Si no estás en Twitter, Facebook, Instagram, YouTube… no existes para muchas personas. Y Twitter, Facebook, Instagram, YouTube (y otras tantísimas plataformas) te dan la posibilidad de conectarte con el mundo, de expresarte, recibir la información que necesitas, de compartir con tus semejantes, participar en los debates públicos, de ser una voz que importe en el apabullante concierto universal.
Gracias a las redes sociales de Internet (dicen algunos gurús), ahora todos tenemos la posibilidad que antes era privilegio de los medios de comunicación: socializar nuestro mensaje, proyectarlo más allá de los límites de nuestra casa y nuestra comunidad más inmediata.
No es tan sencillo
Y no solo porque no todos contamos con acceso a las tecnologías, sino porque el “ágora mundial” que se ha instaurado tiene sus reglas, sus gradaciones, sus lógicas… y el motor principal no es precisamente el afán caritativo de las grandes empresas que controlan el juego. Hay que ganar dinero, y la mejor manera es consolidando una hegemonía que es económica… y también política y cultural.
Convendría no perder eso de vista, si bien a buena parte de los usuarios esas peculiaridades no les afectan directamente. A quien quiere solo publicar las fotos de su fiesta particular o las imágenes e historias más tiernas de sus mascotas (algo, por supuesto, legítimo) poco o nada le importarán los rejuegos en el tráfico y la dosificación de la información.
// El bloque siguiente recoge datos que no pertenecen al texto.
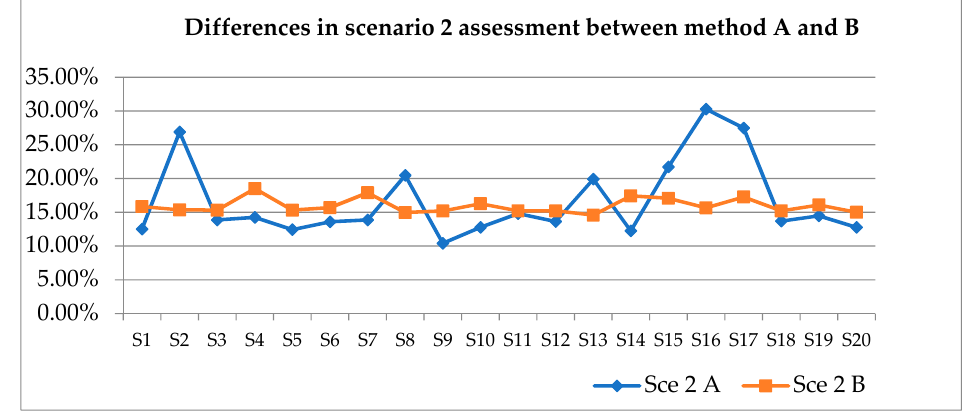
Figure 10. Differences in scenario 2 between multi-actor multi-criteria analysis (method A) and multi-actor multi-criteria analysis with the weight of stakeholder involvement (method B).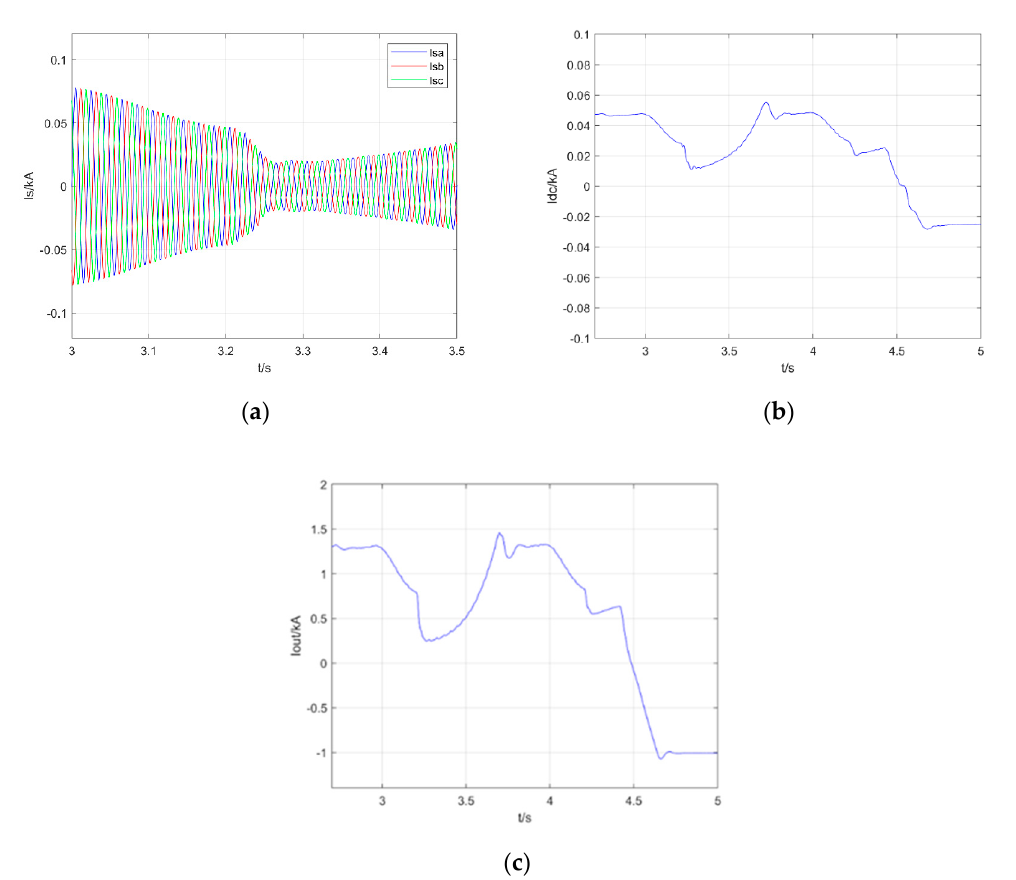
Figure 14. The current waveform of the SST under continuous power fluctuation: ( a ) the distribution network current; ( b ) the HVDC-link current; ( c ) the LVDC-link current.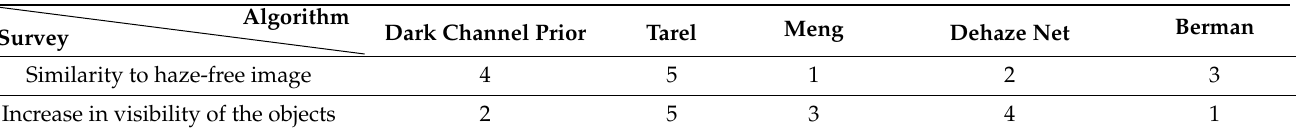
Table 3. Dehazing algorithms comparison from human subjects’ point of view. Medium haze conditions are considered. The table presents the ranking (from 1 to 5). Data from the table are extracted from [89]. Algorithm Dark Channel Prior Tarel Meng Dehaze Net Berman Survey Similarity to haze-free image Increase in visibility of the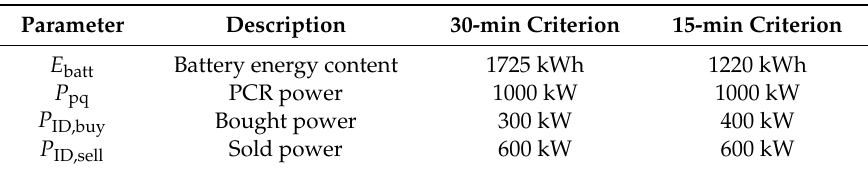
Table 8. Parameters for validation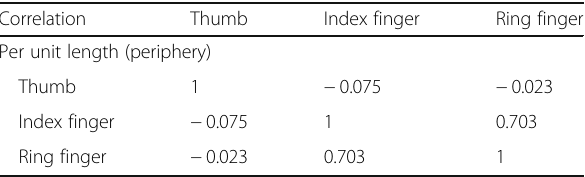
Table 7 Correlation between Thumb, Index, and Ring finger per unit area for periphery position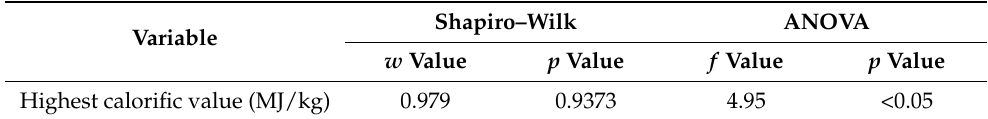
Table 6. Normality and analysis of variance tests of the highest heating value of pellets made with Agave durangensis fibers and Pinus spp. sawdust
La dictadura del algoritmo, el documental de Javier Gómez Sánchez que estrenó la Televisión Cubana el pasado viernes, desmonta mitos y revela lógicas en el cada vez más extendido ámbito de las redes sociales de Internet, al abordar no tanto su más amable e “inocente” faceta —la posibilidad de encuentro y diálogo entre personas que se quieren, o sus potencialidades educativas y culturales—, sino sus efectos en dinámicas sociales, que parten de una manipulación más o menos evidente de ciertos individuos con la decidida intención de subvertir sistemas y poner en crisis determinados consensos.
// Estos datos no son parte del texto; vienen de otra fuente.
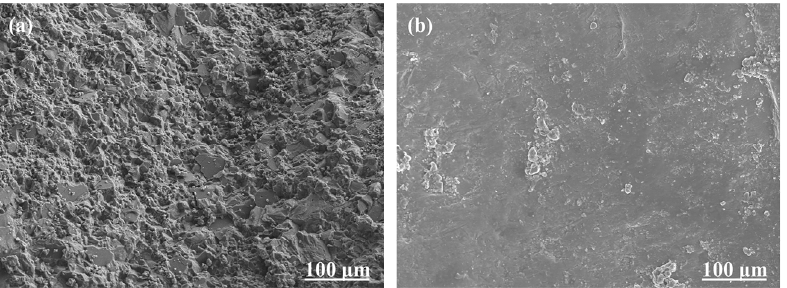
Figure 6. ( a , b ) are the SEM images of the limestone before and after 7 polishing cycles,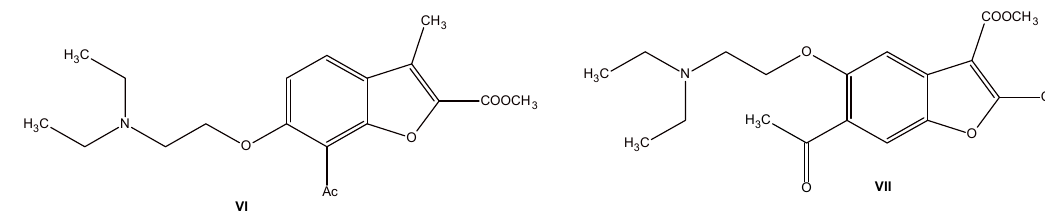
Figure 3. Structures of 2- and 3-benzofurancarboxylic acid derivatives VI–VII with cytotoxic activity.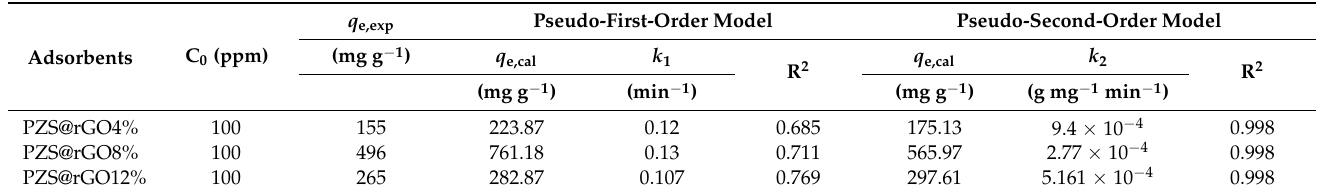
Table 1. Adsorption parameters for pseudo-first-order and pseudo-second-order models.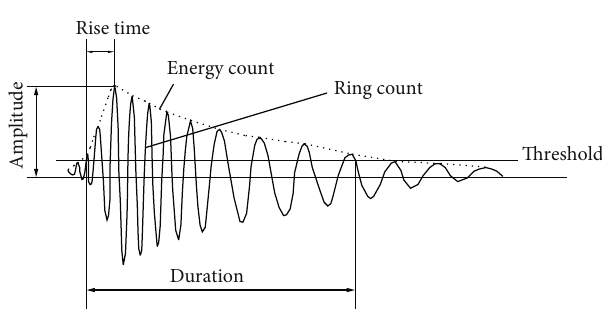
Figure 5: Characteristic parameter of burst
Es lo que sucede ahora mismo en Cuba, aprovechando la infraestructura que el país ha ido desarrollando (no sin dificultades, no sin conflictos) para insertarse en el demandante mundo digital.
No hay que darle muchas vueltas: las redes sociales son herramientas de poder que trascienden nuestras más cotidianas zonas de confort. Y las herramientas se usan en beneficio de quien las utilice. Por eso, más que demonizar el funcionamiento meramente técnico de una plataforma, el documental se ocupa de los resortes políticos que activan la maquinaria y su efecto en determinados sectores de la llamada opinión pública.
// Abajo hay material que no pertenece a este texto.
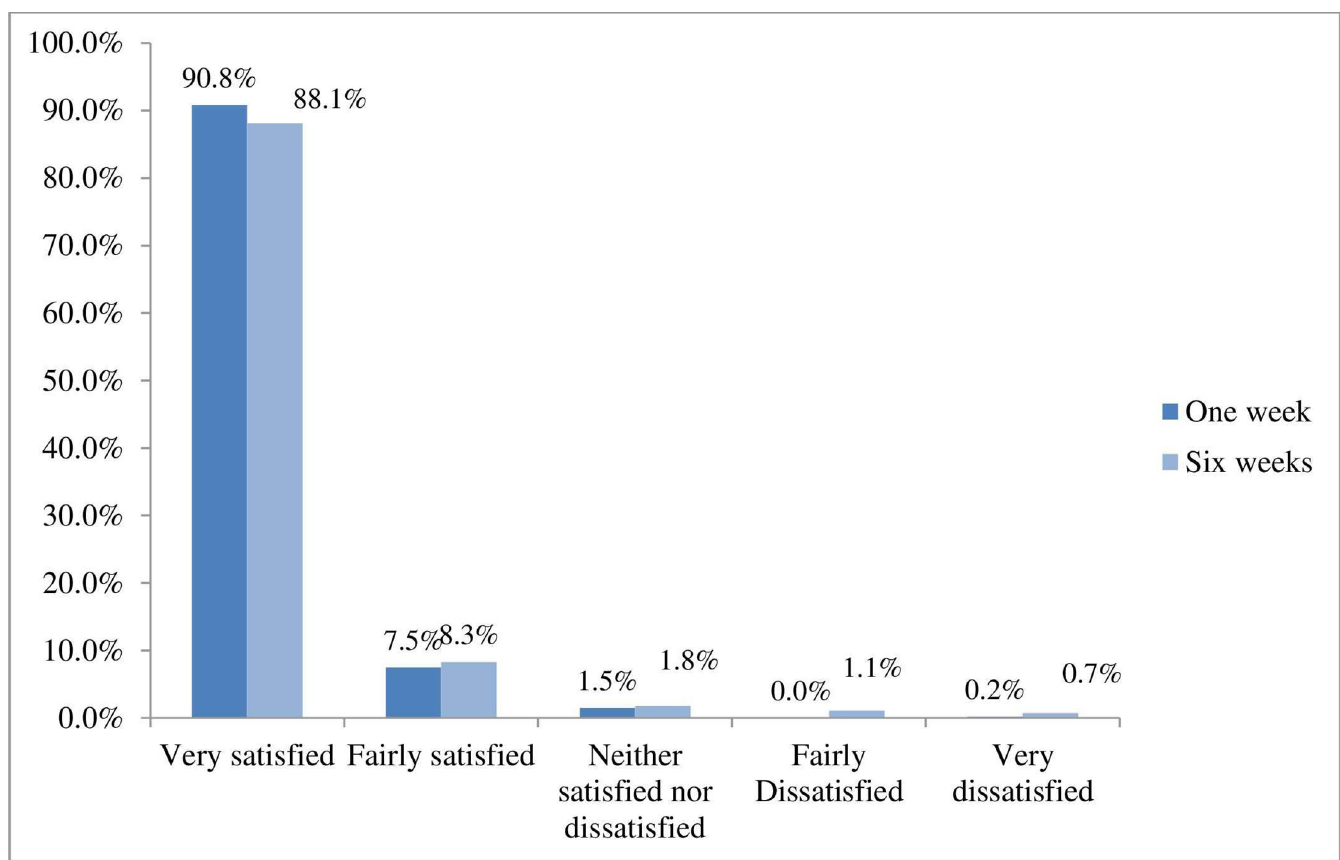
Fig 4. Patient satisfaction one week and six weeks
¿Hasta qué punto es diáfano, justo, equilibrado el debate que se propicia muchas veces en las redes? ¿Quién lo propone? ¿Quién lo modera?
Los algoritmos que rigen esas dinámicas responden, obvio, a los intereses de las grandes empresas que los crearon. Y el interés de una empresa, insistimos, es ganar dinero. Existe (o al menos debería existir) un posicionamiento ético, pero ¿la ética define? ¿Se puede hablar de una nueva realidad en las redes, de una sociedad paralela? ¿Somos los mismos en las redes? ¿Somos conscientes de las reglas y de hasta qué punto comulgamos con ellas? ¿Podemos separar el grano de la paja?
Son solo algunas preguntas del documental. Algunas entre muchas. Si le interesa más que chatear con sus familiares y amigos, quizás le convendría atenderlas.